Edited 11/8/2004 8:27 pm ET by G80104
Good idea G8! I'll take you up on that offer. I love donuts!
blueWarning! Be cautious when taking any advice from me. Although I have a lifetime of framing experience, some of it is viewed as boogerin and not consistent with views of those who prefer to overbuild everything...including their own egos
Additionally, don't take any political advice from me. I'm just a parrot for the Republican talking points. I get all my news from Rush Limbaugh and Fox and Friends (they are funny...try them out)!
Well, I'm a GC in Denver. Done my share of rocking. You must know of Dry Wall Supply, Inc. 5860 Pecos, Denver, CO 303-433-6869. I couldn't belief your post. Ran out to the truck to see if the last bundle didn't have a company name on the wrapper. Sorry, already broken open and wrapper gone. Found a little book I haven't run across in quite awhile about learning drywall. Has reference after reference to using shims to true up walls after pulling a dry line for guidance.
I can give you any number of HD numbers here if you want or go the Dry Wall Supply route. I can pick up shims while there and ship a bunch to you. You buy the shims and pay whatever UPS charges--overnite if you want. I'm always spending way too much time in HD answering customer questions because the guys with the aprons only know that every week they move all rock and lumber from the right side of store to the left to confuse customers. Hugh M. Woods where is your pro desk when I need ya! I just called HD. Try SKU 577530 and UPC 073291104863 at HD. Bundle of 100 cost $10.95 plus tax in Golden, CO. Made by Georgia Pacific. Tyr
PS Home Depot has a website. http://www.homedepot.com
Mitch,
As Jim Blodgett said, they are called "Butt strips". Try asking around using that name. They actually are very common. Used during frame check, especially in areas for cabs.
Dez
Dry Wall Supply, Inc. 5860 Pecos, Denver, CO sure do- about halfway between the old keebler plant and the dump. in a few short blocks you went from taking deep fragrant breaths to holding your breath and trying not to gag...
m
i've explained to various store personnel what they are, what they look like, and what they do- i don't think using a different name is gonna help, but thanks for the info- it just doesn't appear they're used around these here parts...
m
Mitch,
Sorry, I was thinking a 'web search'.
Peace
since HD definitely carries them in some stores (that's where i usually bought them in denver) in some areas, maybe i can just get them to special order me a wad of 'em.

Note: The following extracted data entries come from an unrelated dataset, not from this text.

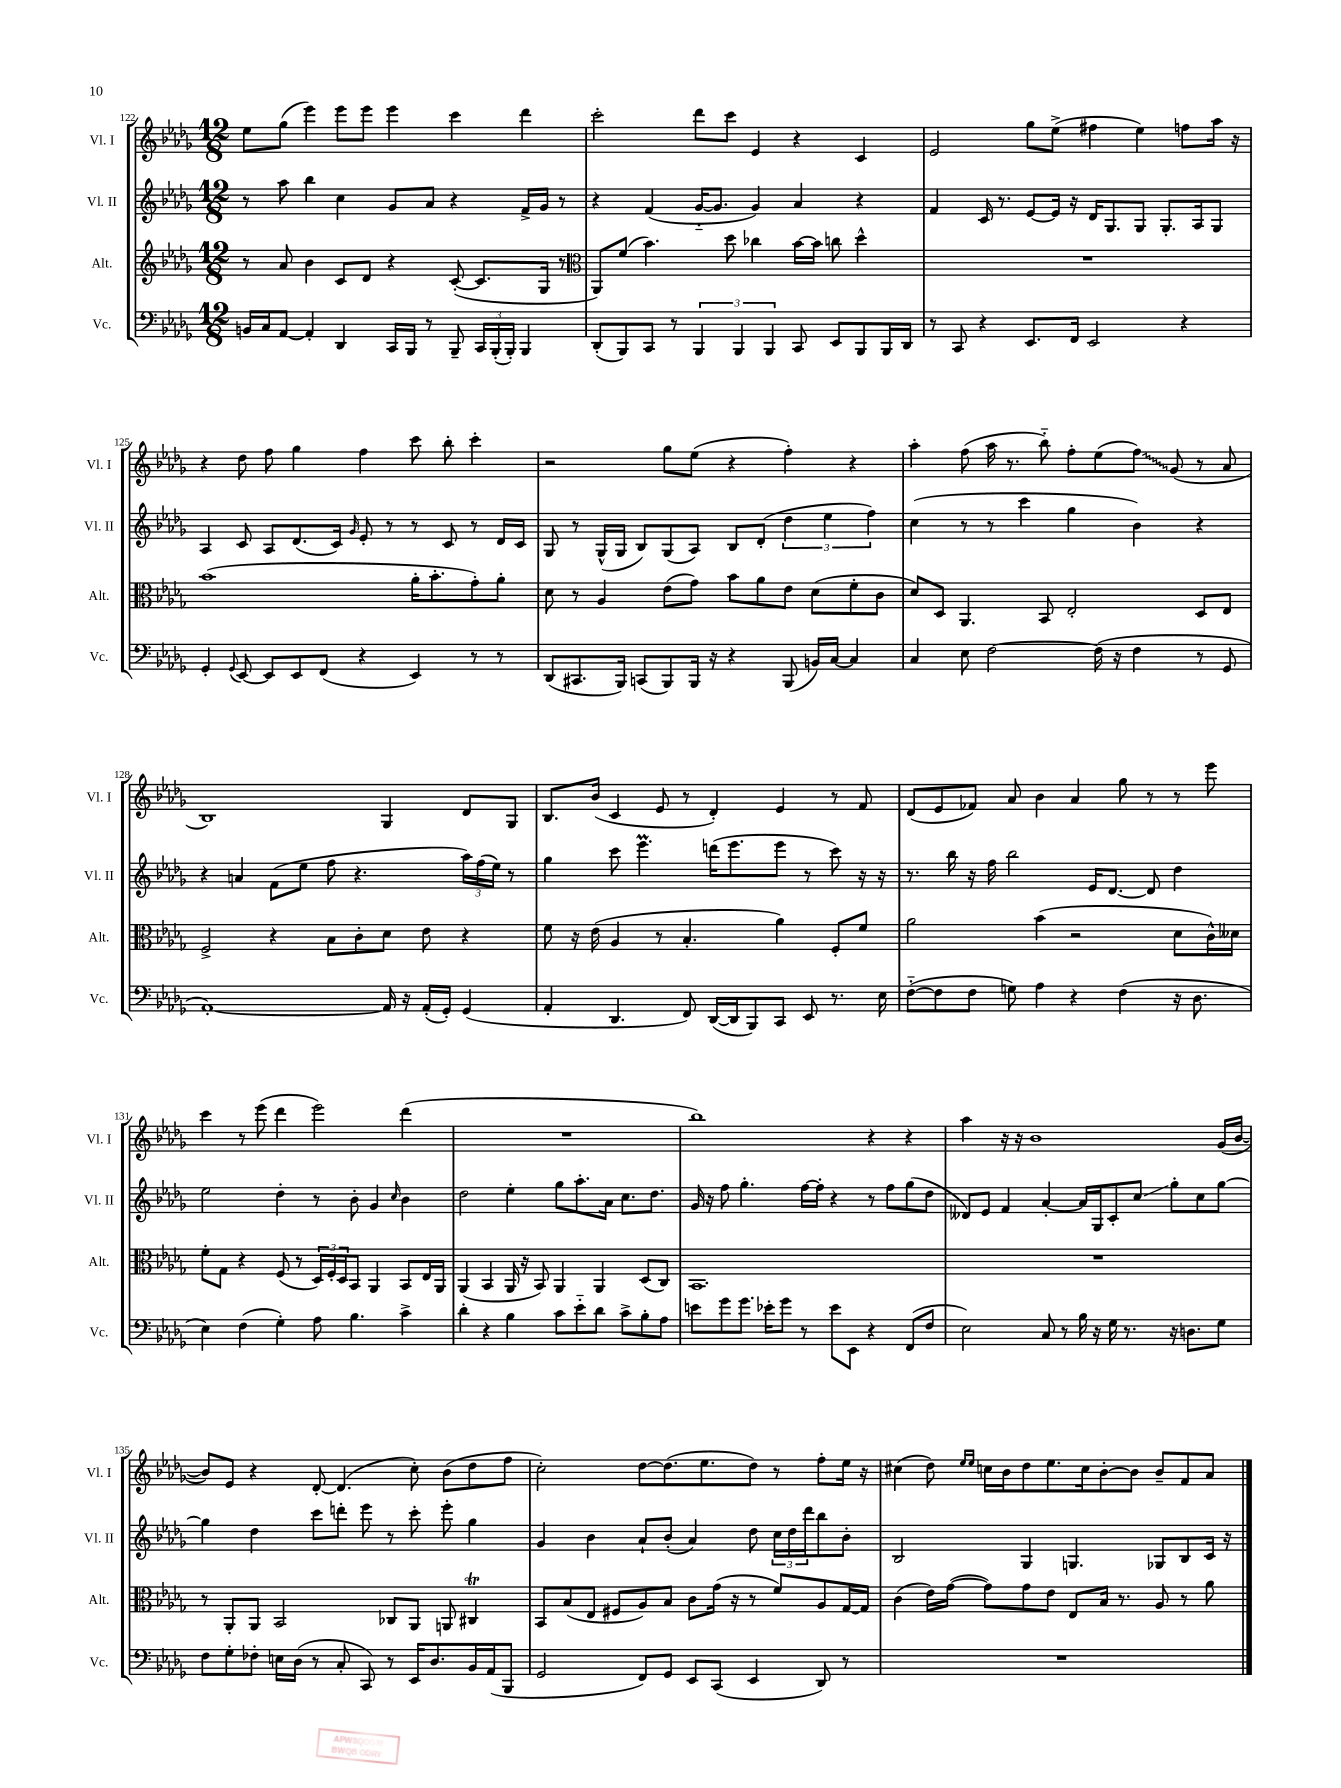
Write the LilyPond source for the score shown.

<<
\new StaffGroup <<
\new Staff = "s0" \with { instrumentName = "Vl. I" shortInstrumentName = "Vl. I" } {
    \clef treble \key des \major \numericTimeSignature \time 12/8
    ees''8 ges''8( ees'''4) ees'''8 ees'''8 ees'''4 c'''4 des'''4 |
    c'''2-. des'''8 c'''8 ees'4 r4 c'4 |
    ees'2 ges''8 ees''8->( fis''4 ees''4) f''8 aes''16 r16 |
    r4 des''8 f''8 ges''4 f''4 c'''8 bes''8-. c'''4-. |
    r2 ges''8 ees''8( r4 f''4-.) r4 |
    aes''4-. f''8( aes''16 r8. bes''8-_) f''8-. ees''8( \once \override Glissando.style = #'zigzag f''8\glissando) ges'8( r8 aes'8 |
    bes1) ges4 des'8 ges8 |
    bes8. bes'16( c'4 ees'8 r8 des'4-.) ees'4 r8 f'8 |
    des'8( ees'8 fes'8) aes'8 bes'4 aes'4 ges''8 r8 r8 ees'''8 |
    c'''4 r8 ees'''8( des'''4 ees'''2) des'''4( |
    R1. |
    bes''1) r4 r4 |
    aes''4 r16 r16 bes'1 ges'16( bes'16~ |
    bes'8) ees'8 r4 des'8~-. des'4.( c''8-.) bes'8( des''8 f''8 |
    c''2-.) des''8~ des''8.( ees''8. des''8) r8 f''8-. ees''16 r16 |
    cis''4( des''8) \grace { ees''16 ees''16 } c''16 bes'16 des''8 ees''8. c''16 bes'8~-. bes'8 bes'8-- f'8 aes'8 \bar "|." |
}
\new Staff = "s1" \with { instrumentName = "Vl. II" shortInstrumentName = "Vl. II" } {
    \clef treble \key des \major \numericTimeSignature \time 12/8
    r8 aes''8 bes''4 c''4 ges'8 aes'8 r4 f'16-> ges'16 r8 |
    r4 f'4( ges'16~-_ ges'8. ges'4) aes'4 r4 |
    f'4 c'16 r8. ees'8~ ees'16 r16 des'16 ges8. ges8 ges8.-. aes16 ges8 |
    aes4 c'8 aes8 des'8.( c'16) \grace { ges'16 } ees'8-. r8 r8 c'8 r8 des'16 c'16 |
    ges8 r8 ges16-^( ges16 bes8) ges8( aes8) bes8 des'8-.( \tuplet 3/2 { des''4 ees''4 f''4) } |
    c''4( r8 r8 c'''4 ges''4 bes'4) r4 |
    r4 a'4 f'8( ees''8 f''8 r4. \tuplet 3/2 { aes''16) f''16( ees''16) } r8 |
    ges''4 c'''8 ees'''4.\prall d'''16( ees'''8. ees'''8 r8 c'''8) r16 r16 |
    r8. bes''16 r16 f''16 bes''2 ees'16 des'8.~ des'8 des''4 |
    ees''2 des''4-. r8 bes'8-. ges'4 \grace { c''16 } bes'4 |
    des''2 ees''4-. ges''8 aes''8.-. aes'16 c''8. des''8. |
    ges'16 r16 f''8 ges''4.-. f''16~ f''16-. r4 r8 f''8 ges''8( des''8 |
    deses'8) ees'8 f'4 aes'4~-. aes'16 ges16 c'8-. c''8\glissando ges''8-. c''8 ges''8~ |
    ges''4 des''4 c'''8 d'''8-. ees'''8 r8 c'''8-. ees'''8-. ges''4 |
    ges'4 bes'4 aes'8-! bes'8-.( aes'4) des''8 \tuplet 3/2 { c''16 des''16 des'''16 } bes''8 bes'8-. |
    bes2 ges4 g4. ges8 bes8 c'16 r16 \bar "|." |
}
\new Staff = "s2" \with { instrumentName = "Alt." shortInstrumentName = "Alt." } {
    \clef treble \key des \major \numericTimeSignature \time 12/8
    r8 aes'8 bes'4 c'8 des'8 r4 c'8~-.( c'8. ges16 r8 |
    \clef alto aes,8) f'8( bes'4.) des''8 ces''4 bes'16~ bes'16 c''8 des''4-^ |
    R1. |
    bes'1( aes'16-. bes'8.-. ges'8-.) aes'8-. |
    des'8 r8 aes4 ees'8( ges'8) bes'8 aes'8 ees'8 des'8( f'8-. c'8 |
    des'8) des8 aes,4. bes,8 ees2-. des8 ees8 |
    f2-> r4 bes8 c'8-. des'8 ees'8 r4 |
    f'8 r16 ees'16( aes4 r8 bes4.-. aes'4) f8-. f'8 |
    aes'2 bes'4( r2 des'8 c'16-^) deses'16 |
    f'8-. ges8 r4 f8( r8 \tuplet 3/2 { des16) f16-. des16 } bes,8 aes,4 bes,8 ees16 aes,16 |
    aes,4( bes,4 aes,16 r16 bes,8) aes,4 aes,4 des8( c8) |
    bes,1. |
    R1. |
    r8 aes,8-. aes,8 bes,2 ces8 aes,8 a,8 cis4\trill |
    bes,8 bes8( ees8 fis8 aes8) bes8 c'8 ges'16( r16 r8 f'8) aes8 ges16~ ges16 |
    c'4( ees'16) ges'16~( ges'8) ges'8 ees'8 ees8 bes16 r8. aes8 r8 aes'8 \bar "|." |
}
\new Staff = "s3" \with { instrumentName = "Vc." shortInstrumentName = "Vc." } {
    \clef bass \key des \major \numericTimeSignature \time 12/8
    b,16 c16 aes,8~ aes,4-. des,4 c,16 bes,,16 r8 bes,,8-- \tuplet 3/2 { c,16 bes,,16-.( bes,,16-.) } bes,,4 |
    des,8-.( bes,,8) c,8 r8 \tuplet 3/2 { bes,,4 bes,,4 bes,,4 } c,8 ees,8 bes,,8 bes,,16 des,16 |
    r8 c,8 r4 ees,8. f,16 ees,2 r4 |
    ges,4-. \appoggiatura { ges,8 } ees,8~ ees,8 ees,8 f,8( r4 ees,4) r8 r8 |
    des,8( cis,8. bes,,16) c,8( bes,,8) bes,,16 r16 r4 bes,,8( b,16) c16~ c4 |
    c4 ees8 f2~ f16( r16 f4 r8 ges,8 |
    aes,1~-.) aes,16 r16 aes,16-.( ges,16-.) ges,4( |
    aes,4-. des,4. f,8) des,16~( des,16 bes,,8) c,8 ees,8 r8. ees16 |
    f8~-_( f8 f8 g8) aes4 r4 f4( r16 des8. |
    ees4) f4( ges4-.) aes8 bes4. c'4-> |
    des'4-. r4 bes4 c'8 ees'8-_ des'8 c'8-> bes8-. aes8 |
    e'8 ges'8 ges'8. ees'16-. ges'8 r8 ees'8 ees,8 r4 f,8( f8 |
    ees2) c8 r8 bes16 r16 ges16 r8. r16 d8. ges8 |
    f8 ges8-. fes8-. e16 des16( r8 c8-. c,8) r8 ees,16 des8. bes,16 aes,16( bes,,8 |
    ges,2 f,8) ges,8 ees,8 c,8( ees,4 des,8) r8 |
    R1. \bar "|." |
}
>>
>>
\layout { \context { \Score currentBarNumber = #122 } }
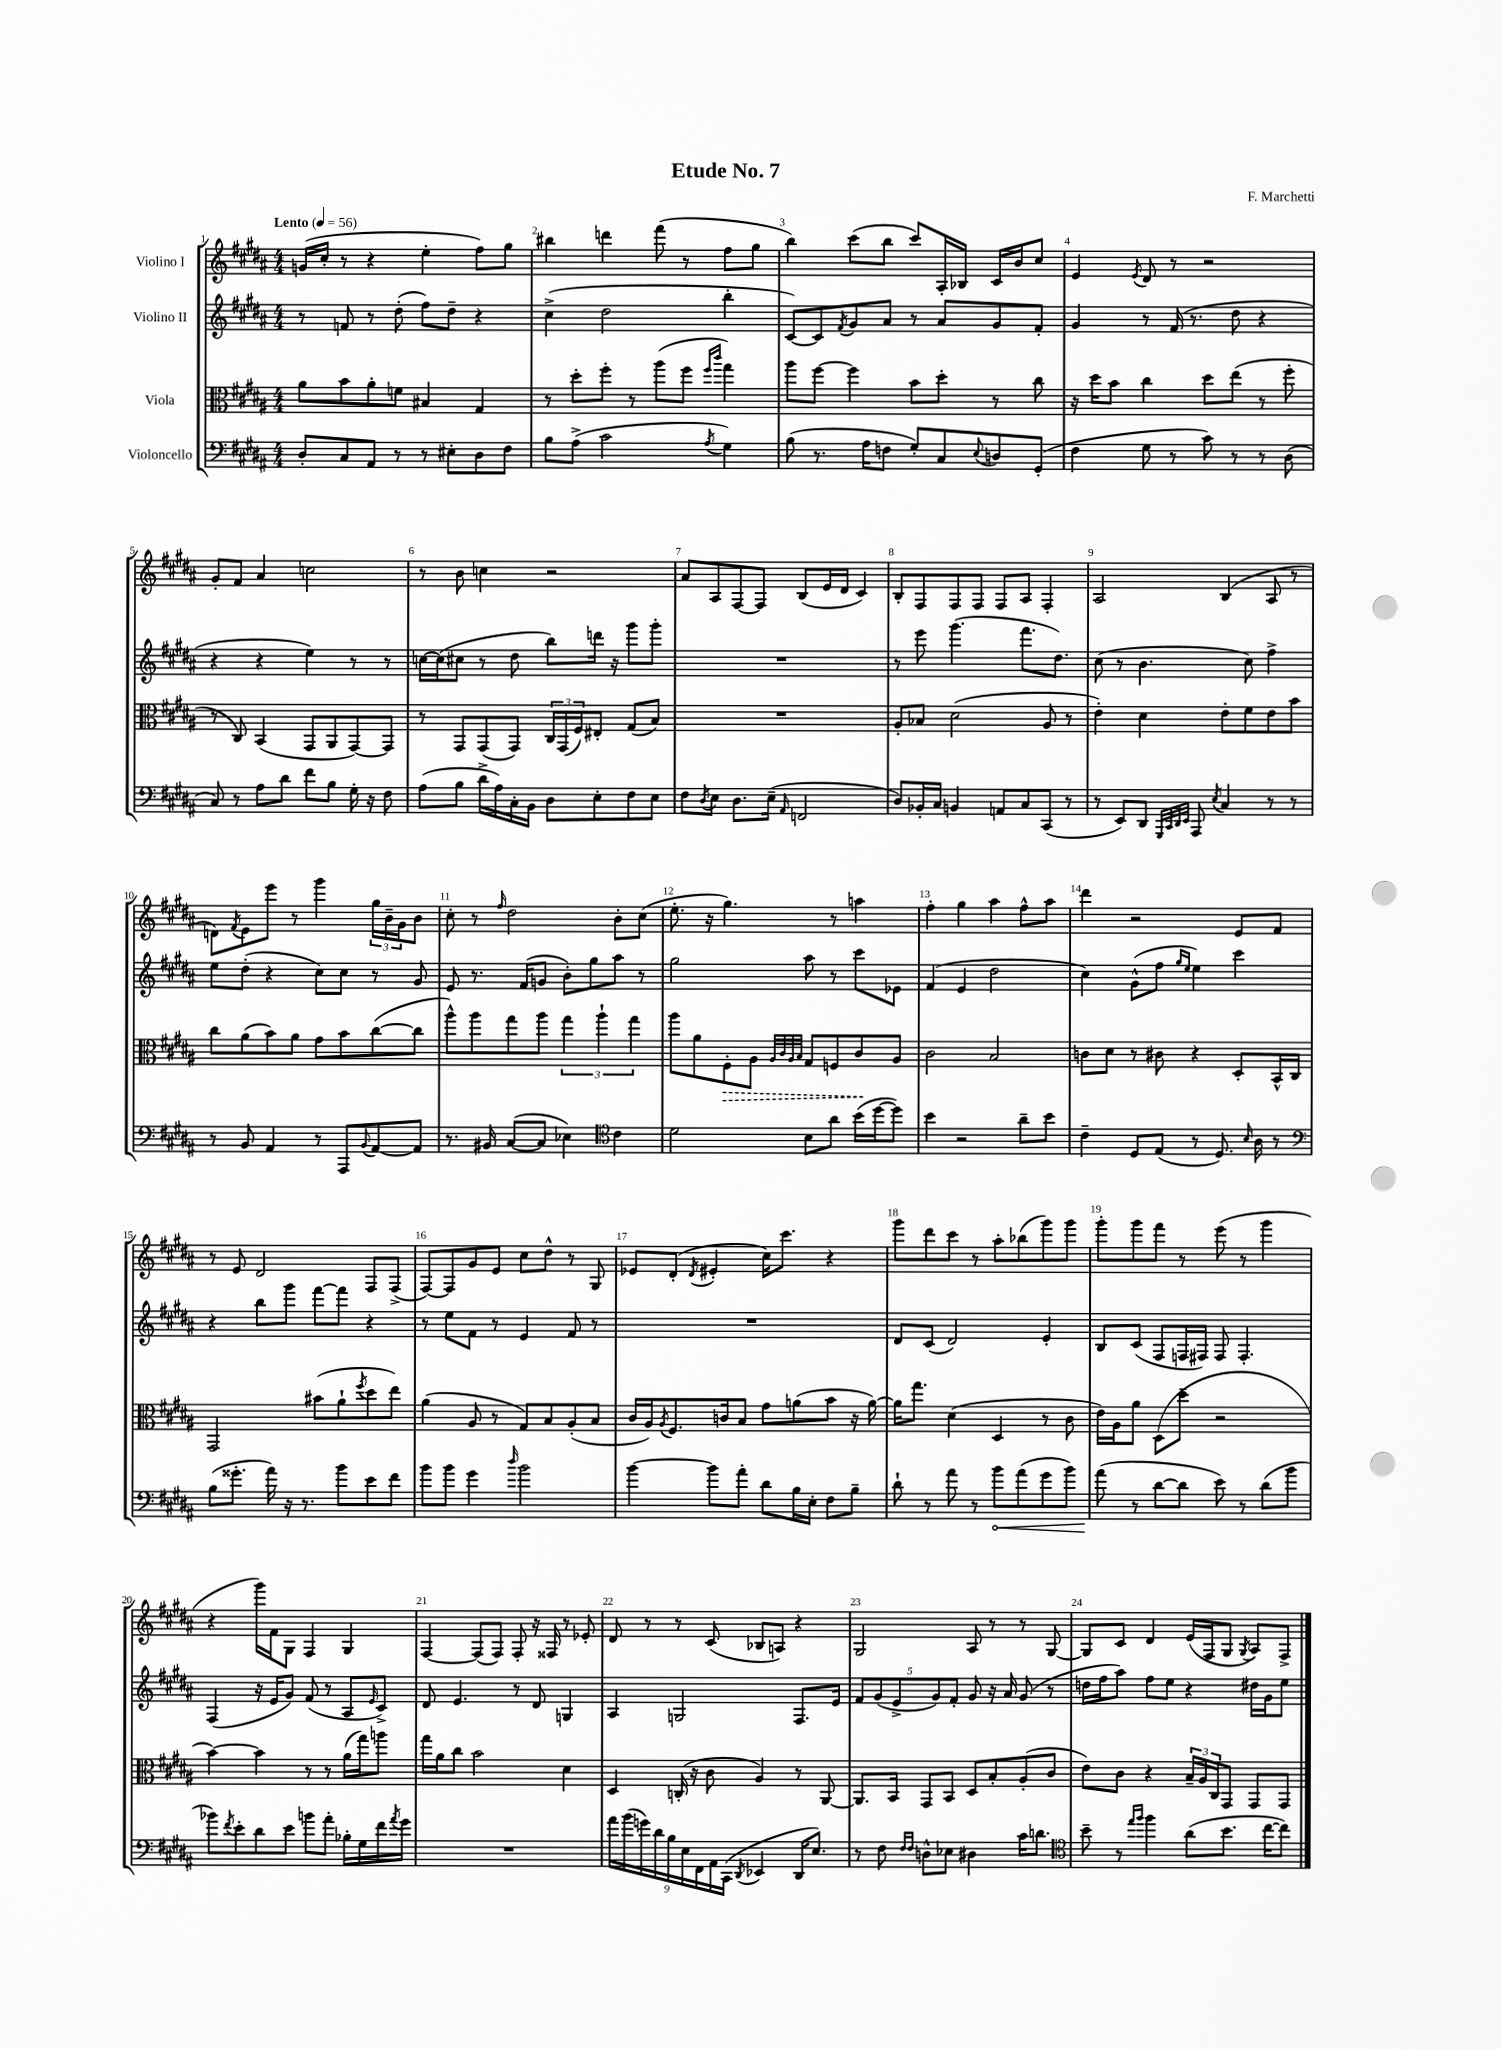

thanks a lot! if that doesn't pan out, maybe i'll take you up on your generous offer. i'm not in a huge hurry for them (ok, the back door surround- it replaced a slighter wider window- has been without drywall and trim since early march). i'll let you know.
ain't it weird how something seemingly so common is practically unknown in much of the country?
m
In a pinch I grab some plastic corner bead (drywall acsessories) and split them and get 2 shims each, just place them so the leftover corner goes around the studs corner...I use these in shower construction to allow for the pan thickness.
Scribe once, cut once!
They got them out here in California
Boris
"Sir, I may be drunk, but you're crazy, and I'll be sober tomorrow" -- WC Fields, "Its a Gift" 1934
When I gutted cracking plaster/lathe walls in my old house, I'd rip 2" strips of 1/8" hardboard and finish nail them to the old studs to bring the drywall flush with the door/window frames.
which is great if you need exactly an extra 1/8"- but as i described above, you can split cardboard shims down to almost nothing or use as many as three or four thick. they're especially useful for dealing with lath & plaster because it's often thicker near the corners and the floor.
and thanks again to all who suggested sources- a local supplier has actually heard of them and is tracking some down for me.